Let $V = R[X]_{≤3}$ and $α ∈ R$. Define the linear image $ L : V → V$ given by $L(P(X)) = αP(X) + (X + 1)P'(X)$.
Proof that $L$ diagonalizable and determine the matrix $L$ with respect to a basis of eigenvectors.
I have found this matrix:
$$L=\begin{bmatrix}\alpha&1&0&0\\\ 0&1+\alpha&2&0\\0&0&2+\alpha&3\\0&0&0&3+\alpha\end{bmatrix}.$$ I used the standard basis {${1,x,x^2,x^3}$}
Then you know the eigenvalues are $\alpha, 1+\alpha, 2+\alpha$ and $3+\alpha$ with respectively the eigenspaces $(1,0,0,0),(0,1,0,0),(0,0,1,0),(0,0,0,1)$ and because every $d(\lambda)=m(\lambda)$ we know that $L$ is diagonalizable.
First is this correct? If so, How do I construct the matrix $L$ with respect to a basis of eigenvectors.

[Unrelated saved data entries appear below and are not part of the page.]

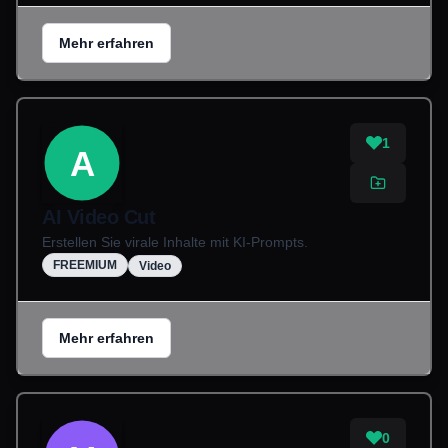
Mehr erfahren
1
A
AI Video Cut
Erstellen Sie virale Inhalte mit KI-Prompts.
FREEMIUM
Video
Mehr erfahren
0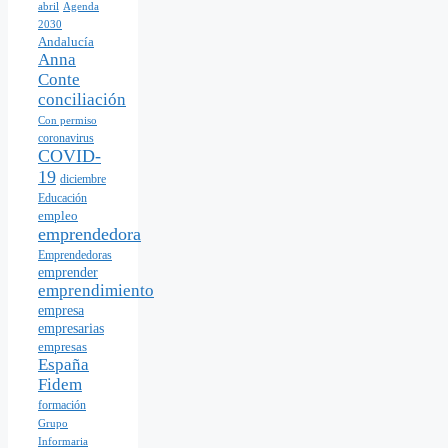
abril
Agenda
2030
Andalucía
Anna
Conte
conciliación
Con permiso
coronavirus
COVID-
19
diciembre
Educación
empleo
emprendedora
Emprendedoras
emprender
emprendimiento
empresa
empresarias
empresas
España
Fidem
formación
Grupo
Informaria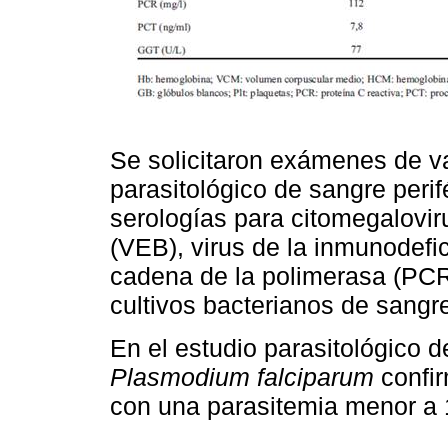
Se solicitaron exámenes de va
parasitológico de sangre peri
serologías para citomegalovir
(VEB), virus de la inmunodefi
cadena de la polimerasa (PCR
cultivos bacterianos de sangre
En el estudio parasitológico d
Plasmodium falciparum
confir
con una parasitemia menor a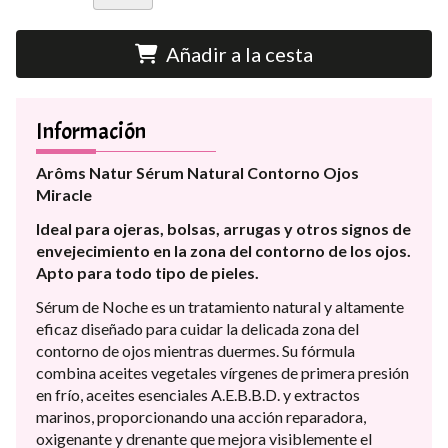
Añadir a la cesta
Información
Arôms Natur Sérum Natural Contorno Ojos
Miracle
Ideal para ojeras, bolsas, arrugas y otros signos de
envejecimiento en la zona del contorno de los ojos.
Apto para todo tipo de pieles.
Sérum de Noche es un tratamiento natural y altamente
eficaz diseñado para cuidar la delicada zona del
contorno de ojos mientras duermes. Su fórmula
combina aceites vegetales vírgenes de primera presión
en frío, aceites esenciales A.E.B.B.D. y extractos
marinos, proporcionando una acción reparadora,
oxigenante y drenante que mejora visiblemente el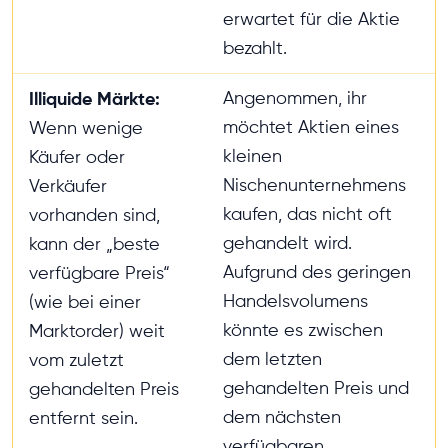
erwartet für die Aktie
bezahlt.
Illiquide Märkte:
Angenommen, ihr
möchtet Aktien eines
Wenn wenige
kleinen
Käufer oder
Nischenunternehmens
Verkäufer
kaufen, das nicht oft
vorhanden sind,
gehandelt wird.
kann der „beste
Aufgrund des geringen
verfügbare Preis“
Handelsvolumens
(wie bei einer
könnte es zwischen
Marktorder) weit
dem letzten
vom zuletzt
gehandelten Preis und
gehandelten Preis
dem nächsten
entfernt sein.
verfügbaren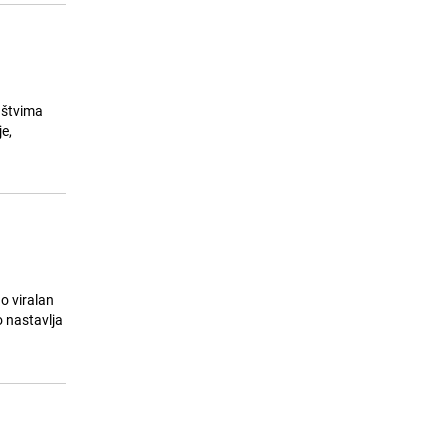
a
ruštvima
je,
o viralan
 nastavlja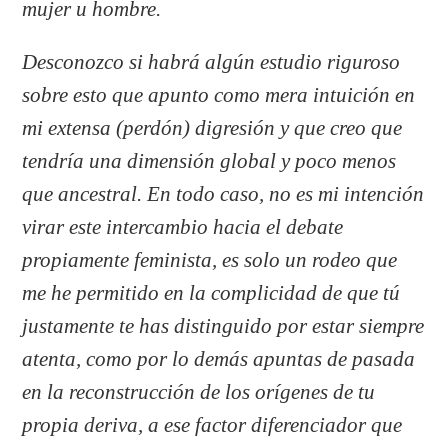
mujer u hombre.
Desconozco si habrá algún estudio riguroso
sobre esto que apunto como mera intuición en
mi extensa (perdón) digresión y que creo que
tendría una dimensión global y poco menos
que ancestral. En todo caso, no es mi intención
virar este intercambio hacia el debate
propiamente feminista, es solo un rodeo que
me he permitido en la complicidad de que tú
justamente te has distinguido por estar siempre
atenta, como por lo demás apuntas de pasada
en la reconstrucción de los orígenes de tu
propia deriva, a ese factor diferenciador que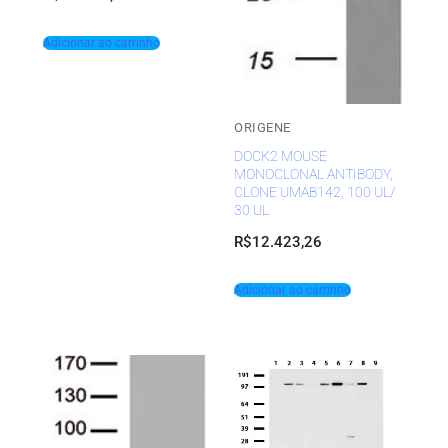
Adicionar ao carrinho
ORIGENE
DOCK2 MOUSE
MONOCLONAL ANTIBODY,
CLONE UMAB142, 100 UL/
30 UL
R$
12.423,26
Adicionar ao carrinho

Is it possible that this is just the matrix with on the diagonal the eigenvalues?
Let's try and find the eigenvectors of the representing matrix with respect to $\alpha$. We need to find the null space of $$ L-\alpha I= \begin{bmatrix} 0&1&0&0\\ 0&1&2&0\\ 0&0&2&3\\ 0&0&0&3 \end{bmatrix} $$ and we find $[1\ 0\ 0\ 0]^T$. This yields the polynomial $1$ as an eigenvector for $L$.
With respect to $1+\alpha$, we need the null space of $$ L-(1+\alpha) I= \begin{bmatrix} -1&1&0&0\\ 0&0&2&0\\ 0&0&1&3\\ 0&0&0&2 \end{bmatrix} $$ and we find $[1\ 1\ 0\ 0]^T$. This yields $1+x$ as an eigenvector for $L$.
You may find also the other eigenvectors. However, you don't need it. The matrix with respect to a basis of eigenvectors is $$ \begin{bmatrix} \alpha & 0 & 0 & 0 \\ 0 & 1+\alpha & 0 & 0 \\ 0 & 0 & 2+\alpha & 0 \\ 0 & 0 & 0 & 3+\alpha \end{bmatrix} $$ (or any permutation of the eigenvalues along the diagonal).